Based on a median follow-up of 2.1 years, clinical outcomes for the LCMC3 population are promising. For example, 79% of patients with stage I/II disease and 77% with stage III disease remain disease free at 1.5 years. Similarly, 91% and 87%, respectively, remain alive at 1.5 years.
“There is a suggestion that neoadjuvant atezolizumab has a survival advantage compared to historical information,” Dr. Lee remarked.
Given all the emerging data for ICI monotherapy and ICI-chemotherapy combinations in the neoadjuvant setting, the best approach to utilize in patients with resectable NSCLC remains to be determined.

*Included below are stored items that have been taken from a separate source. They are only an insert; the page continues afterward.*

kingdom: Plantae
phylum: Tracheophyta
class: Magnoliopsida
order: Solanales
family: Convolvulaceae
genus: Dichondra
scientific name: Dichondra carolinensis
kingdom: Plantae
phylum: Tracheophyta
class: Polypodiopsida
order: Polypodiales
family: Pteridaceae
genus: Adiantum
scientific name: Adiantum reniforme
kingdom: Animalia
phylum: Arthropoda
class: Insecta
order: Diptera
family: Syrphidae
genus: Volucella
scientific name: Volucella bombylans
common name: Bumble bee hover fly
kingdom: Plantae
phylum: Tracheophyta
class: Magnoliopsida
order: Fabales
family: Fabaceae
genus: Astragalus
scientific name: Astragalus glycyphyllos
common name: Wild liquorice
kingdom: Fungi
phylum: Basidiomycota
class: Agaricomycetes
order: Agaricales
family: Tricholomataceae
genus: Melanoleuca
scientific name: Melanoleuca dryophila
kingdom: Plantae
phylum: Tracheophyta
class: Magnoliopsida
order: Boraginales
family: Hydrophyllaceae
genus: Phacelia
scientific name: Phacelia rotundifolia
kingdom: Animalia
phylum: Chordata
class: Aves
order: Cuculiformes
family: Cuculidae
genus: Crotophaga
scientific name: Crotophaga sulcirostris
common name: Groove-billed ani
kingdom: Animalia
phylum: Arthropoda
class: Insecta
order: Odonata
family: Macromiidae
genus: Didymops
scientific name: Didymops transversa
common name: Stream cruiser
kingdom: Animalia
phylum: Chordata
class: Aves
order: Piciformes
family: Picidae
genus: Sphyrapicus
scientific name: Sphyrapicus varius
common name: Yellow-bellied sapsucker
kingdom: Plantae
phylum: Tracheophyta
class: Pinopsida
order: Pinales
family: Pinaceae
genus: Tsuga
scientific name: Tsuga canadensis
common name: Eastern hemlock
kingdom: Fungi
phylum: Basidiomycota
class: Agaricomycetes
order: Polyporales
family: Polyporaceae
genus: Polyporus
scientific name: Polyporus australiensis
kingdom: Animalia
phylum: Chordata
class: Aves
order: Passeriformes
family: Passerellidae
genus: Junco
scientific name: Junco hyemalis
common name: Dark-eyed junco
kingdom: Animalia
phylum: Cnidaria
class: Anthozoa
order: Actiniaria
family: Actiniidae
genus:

Dr. Toyooka noted that although the LCMC3 results show nearly equivalent survival outcomes for patients with stage I/II disease versus those with stage III disease, he also emphasized that the data are still immature. “Thus, I think that single ICI as neoadjuvant therapy can be used for early-stage disease and patients with poor performance status. On the other hand, a combination of ICI and chemotherapy is suitable for advanced but resectable cases,” for example, based on supportive data from the NADIM clinical trial of neoadjuvant nivolumab plus platinum-based chemotherapy in patients with resectable stage IIIA NSCLC.1
Biologic specimens, including tumor tissue, normal lung tissue, lymph nodes, and blood were rigorously collected in LCMC3 to support translational studies. Analysis of these specimens may facilitate identification of predictive biomarkers that help to determine whether ICI monotherapy or combination therapy may be more appropriate in the neoadjuvant setting for each individual patient with NSCLC.
Reference
- Provencio M, Nadal E, Insa A, et al. Neoadjuvant chemotherapy and nivolumab in resectable non-small-cell lung cancer (NADIM): an open-label, multicentre, single-arm, phase 2 trial. Lancet Oncol. 2020;21(11):1413-1422.